I recently recalled an occasion at the beginning of the year when I spent many, many hours stuck at the airport. It was very interesting observing how flight crews from different airlines conduct themselves when they arrive at the departure terminal.
Air France made the poorest showing of them all, shirts un-tucked, hair somewhat disarrayed, ties not quite knotted neatly and frantic last minute smoking of cigarettes.
Qatar Airways were prim and proper, unsmiling and walked in synchronous strides in single file. These were certainly not the kind of people you want to ask for extra peanuts during your flight. 
Ethiopian Airlines raised a few eyebrows - two eyebrows, to be precise, specifically mine. The ladies were drop dead gorgeous Nubian princess-types, confident, and full of vitality, throwing their heads back in laughter and youthful joie de vivre. They were great. Their male colleagues were cause for concern, however. They were tripping over themselves attempting to be chivalrous and offload the ladies' luggage from the shuttle. I would guess every one of them was at least ten years older than the ladies. They were sluggish and clumsy and their green suits were ill fitting. All of them. I was baffled and a little disappointed.

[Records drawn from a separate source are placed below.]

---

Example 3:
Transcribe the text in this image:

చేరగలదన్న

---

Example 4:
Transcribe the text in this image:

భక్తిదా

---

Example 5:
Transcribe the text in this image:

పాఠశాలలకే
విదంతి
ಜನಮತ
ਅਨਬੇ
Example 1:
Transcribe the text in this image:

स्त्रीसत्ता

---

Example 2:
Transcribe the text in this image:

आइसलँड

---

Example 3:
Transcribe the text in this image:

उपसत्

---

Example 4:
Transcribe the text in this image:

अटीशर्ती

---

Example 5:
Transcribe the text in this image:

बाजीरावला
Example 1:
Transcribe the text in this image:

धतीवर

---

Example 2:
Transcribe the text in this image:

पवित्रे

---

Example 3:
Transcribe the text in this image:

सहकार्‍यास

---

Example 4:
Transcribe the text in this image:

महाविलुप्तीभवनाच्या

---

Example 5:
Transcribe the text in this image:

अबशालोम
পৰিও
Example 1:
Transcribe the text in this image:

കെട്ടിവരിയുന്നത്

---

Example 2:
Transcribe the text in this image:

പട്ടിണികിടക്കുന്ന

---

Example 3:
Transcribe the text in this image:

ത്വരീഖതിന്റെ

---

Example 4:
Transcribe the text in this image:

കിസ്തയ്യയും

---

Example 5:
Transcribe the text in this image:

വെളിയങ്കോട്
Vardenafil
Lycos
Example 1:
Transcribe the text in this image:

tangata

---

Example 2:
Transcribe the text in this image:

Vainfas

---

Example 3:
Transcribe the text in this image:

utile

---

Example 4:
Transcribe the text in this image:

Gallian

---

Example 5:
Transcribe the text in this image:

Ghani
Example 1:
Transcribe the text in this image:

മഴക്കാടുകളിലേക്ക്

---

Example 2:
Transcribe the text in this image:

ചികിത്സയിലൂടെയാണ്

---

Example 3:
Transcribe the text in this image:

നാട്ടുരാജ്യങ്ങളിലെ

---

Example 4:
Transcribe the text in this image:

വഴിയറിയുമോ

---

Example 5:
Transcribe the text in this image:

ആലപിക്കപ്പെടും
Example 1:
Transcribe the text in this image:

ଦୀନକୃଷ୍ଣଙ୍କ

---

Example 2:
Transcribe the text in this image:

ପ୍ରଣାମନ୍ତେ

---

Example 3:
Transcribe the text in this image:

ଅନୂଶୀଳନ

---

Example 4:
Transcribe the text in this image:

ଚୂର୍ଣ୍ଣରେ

My bafflement gave way to concern when I observed their body language. I won't go into too much detail but suffice it to say it was my observation and conclusion that the men were keenly aware of the beauty of their female counterparts. This was evidenced by what I will take the liberty to describe as lust-filled laughter, shifty, leery, wandering eyes, lascivious winking and inappropriate and unnecessary physical contact. I wondered where this crew was flying to and how many hours of this those poor girls would have to put up with. Then it occurred to me that there was no way they could be oblivious to the lusty, leery lasciviousness that I had noted in the few minutes I had been watching them. So what did this mean? If I was being eyeballed by shifty eyes and accidentally bumped into inappropriately I would not be throwing my head back in joie de vivre; I would be nauseated and enraged. And yet the Nubian princesses were just downright chipper. Hookay then! Buried my head in the book I had been pretending to read and let that scenario work itself out... 

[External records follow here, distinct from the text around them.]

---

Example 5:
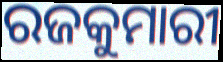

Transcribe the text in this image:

ରଜକୁମାରୀ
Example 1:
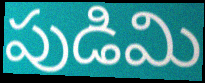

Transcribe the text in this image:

పుడిమి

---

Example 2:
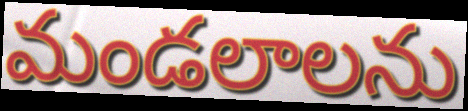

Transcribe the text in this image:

మండలాలను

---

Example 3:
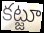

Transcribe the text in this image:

కట్జూ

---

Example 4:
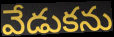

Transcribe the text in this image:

వేడుకను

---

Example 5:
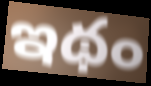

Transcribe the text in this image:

ఇథం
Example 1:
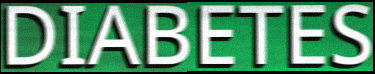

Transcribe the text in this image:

DIABETES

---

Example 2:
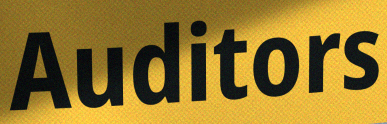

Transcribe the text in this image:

Auditors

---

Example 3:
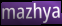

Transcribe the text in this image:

mazhya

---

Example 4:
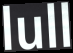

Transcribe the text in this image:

lull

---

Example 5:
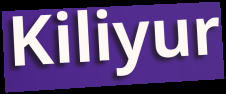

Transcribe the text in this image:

Kiliyur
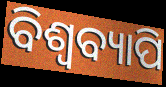
ବିଶ୍ବବ୍ୟାପି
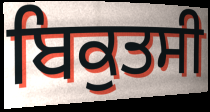
ਬਿਕੁਤਸੀ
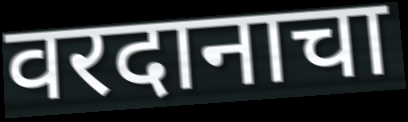
वरदानाचा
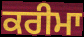
ਕਰੀਮਾ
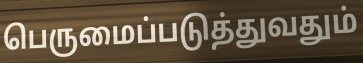
பெருமைப்படுத்துவதும்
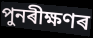
পুনৰীক্ষণৰ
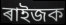
ৰাইজক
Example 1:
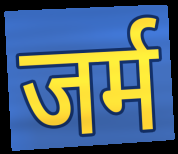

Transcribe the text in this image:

जर्म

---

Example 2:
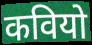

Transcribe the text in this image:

कवियो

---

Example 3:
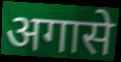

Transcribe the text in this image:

अगासे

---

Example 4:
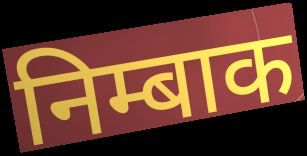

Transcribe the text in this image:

निम्बाक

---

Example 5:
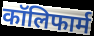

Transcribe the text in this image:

कॉलिफार्म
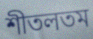
শীতলতম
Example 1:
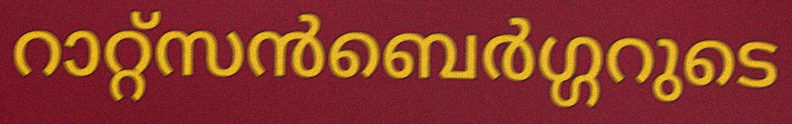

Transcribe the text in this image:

റാറ്റ്സൻബെർഗ്ഗറുടെ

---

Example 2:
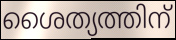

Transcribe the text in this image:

ശൈത്യത്തിന്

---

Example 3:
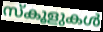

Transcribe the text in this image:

സ്കൂളുകൾ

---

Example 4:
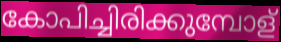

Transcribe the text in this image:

കോപിച്ചിരിക്കുമ്പോള്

Next up was Lufthansa. Ah Lufthansa! This crew was nothing short of awe-inspiring. They offloaded their luggage with record speed and efficiency, their uniforms were fresh and crisp and they did not walk; they glided into the terminal in a perfect v shape like birds in migration. I was left feeling like I could do better with my life. Really. I could do better.

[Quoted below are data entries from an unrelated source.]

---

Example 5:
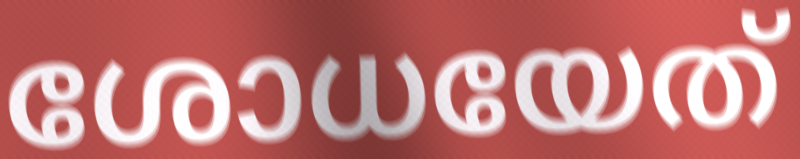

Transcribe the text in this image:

ശോധയേത്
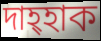
দাহ্হাক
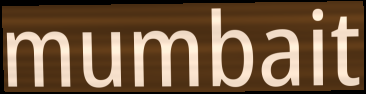
mumbait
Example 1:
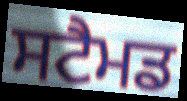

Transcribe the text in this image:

ਸਟੈਮਡ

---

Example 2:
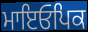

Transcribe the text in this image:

ਮਾਇਓਪਿਕ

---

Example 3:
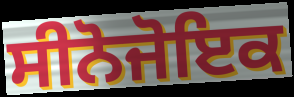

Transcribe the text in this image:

ਸੀਨੋਜੋਇਕ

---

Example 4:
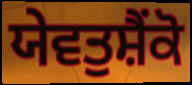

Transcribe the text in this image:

ਯੇਵਤੁਸ਼ੈਂਕੋ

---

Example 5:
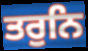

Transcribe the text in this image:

ਤਰੁਨਿ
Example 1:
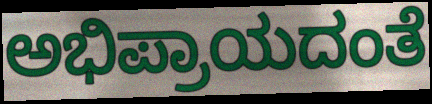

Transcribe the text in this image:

ಅಭಿಪ್ರಾಯದಂತೆ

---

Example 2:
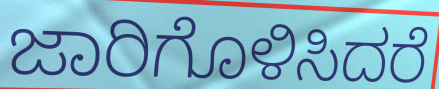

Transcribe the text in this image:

ಜಾರಿಗೊಳಿಸಿದರೆ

Last but I suppose not least was a rag tag, unruly group that put me ill at ease. There was something about this crew... What was it? Was it the over made up faces, the slicked up hair topped off with shiny hair pieces, the fact that they appeared to be conversing extremely loudly such that I was unsure whether they were arguing or just really passionate about whatever the subject matter was? As they quick-stepped into the bustling terminal I tried to hear what they were saying as they passed me but alas my hearing is not that great. All I picked up was something, something, shar... Shar? What was that? Hmmm. Shar. Or maybe chat, as in the french word for cat? Then it hit me. Oh. Not shar, not chat, but shaSha, short for shamwari, the Shona word for friend. Turns out this rag tag team flew me to my hometown in a rag tag airplane that took twice the time it takes other airlines to fly the same route. But just in time for my friend's wedding!